You can use Counter:
from collections import Counter
def compare(query, word):
query_count = Counter(query)
word_count = Counter(word)
return all([query_count[char] >= word_count[char] for char in word])
>>> compare("hrose", "rose")
True
>>> compare("hrose", "roses")
False
Counters are your friend
from collections import Counter
fil = open("example.txt", "r")
words = [(a.strip(), Counter(a.strip())) for a in fil.readlines()]
letters = raw_input("Type in letters: ")
letter_count = Counter(letters)
word_list = []
for word, word_count in words:
if all([letter_count[char] >= word_count[char] for char in word]):
word_list.append(word)
print word_list
looking at the comments, it's possible you may only want exact matches, if so, you don't even need a counter
fil = open("example.txt", "r")
words = [(a.strip(), sorted(a.strip())) for a in fil.readlines()]

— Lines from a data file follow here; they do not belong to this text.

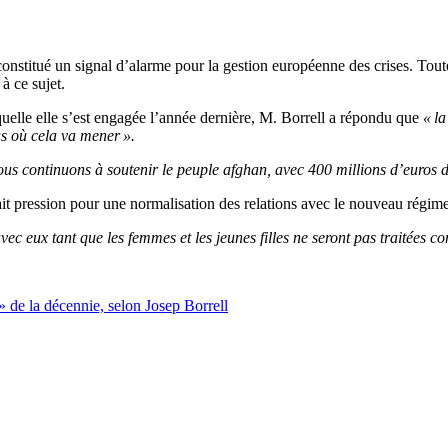
 constitué un signal d’alarme pour la gestion européenne des crises. Tou
à ce sujet.
laquelle elle s’est engagée l’année dernière, M. Borrell a répondu que
« la
as où cela va mener ».
ous continuons à soutenir le peuple afghan, avec 400 millions d’euros 
 pression pour une normalisation des relations avec le nouveau régim
vec eux tant que les femmes et les jeunes filles ne seront pas traitées c
» de la décennie, selon Josep Borrell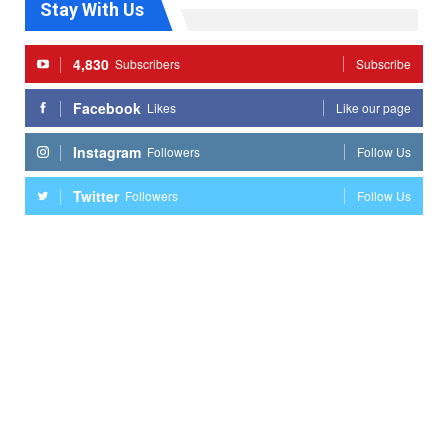
Stay With Us
4,830
Subscribers
Subscribe
Facebook
Likes
Like our page
Instagram
Followers
Follow Us
Twitter
Followers
Follow Us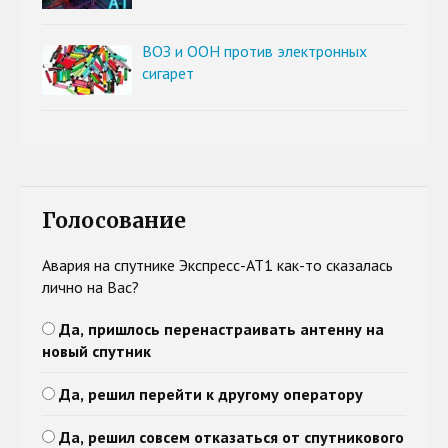
ВОЗ и ООН против электронных
сигарет
Голосование
Авария на спутнике Экспресс-АТ1 как-то сказалась
лично на Вас?
Да, пришлось перенастраивать антенну на
новый спутник
Да, решил перейти к другому оператору
Да, решил совсем отказаться от спутникового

letters = sorted(raw_input("Type in letters: "))
word_list = [word for word, sorted_word in words if letters == sorted_word]
print word_list
you can map a mapping dictionary with key as the letters in the word and value being how many times it occurs in that word.
Now just compare two dictionaries.
fil = open("example.txt", "r")
words = fil.readlines()
letters = raw_input("Type in letters: ")
compare = list(letters)
letter_dict = {}
for letter in compare:
try:
letter_dict[letter] += 1
except KeyError:
letter_dict[letter] = 0
lista = []
for a_line in words:
a_line = a_line.strip()
lineword = list(a_line)
word_dict = {}
for letter in lineword:
try:
word_dict[letter] += 1
except KeyError:
word_dict[letter] = 0
flag = True
for key, value in letter_dict.items():
if key not in word_dict or word_dict[key] < value:
flag = False
break;
if flag:
lista.append(a_line)
print lista
one approach you could follow is to use set fundtions:
either use issubset/issuperset
set("horse").issubset(set("hrose")) #returs True
set("horse").issubset(set("roses")) #returns False
or
set("horse").difference(set("hrose")) #returns empty set based on set length you know close call
set("horse").difference(set("roses")) #returns set(['h'])
In the second approach, if you have the choice to choose among multiple options, you could go for result with small length.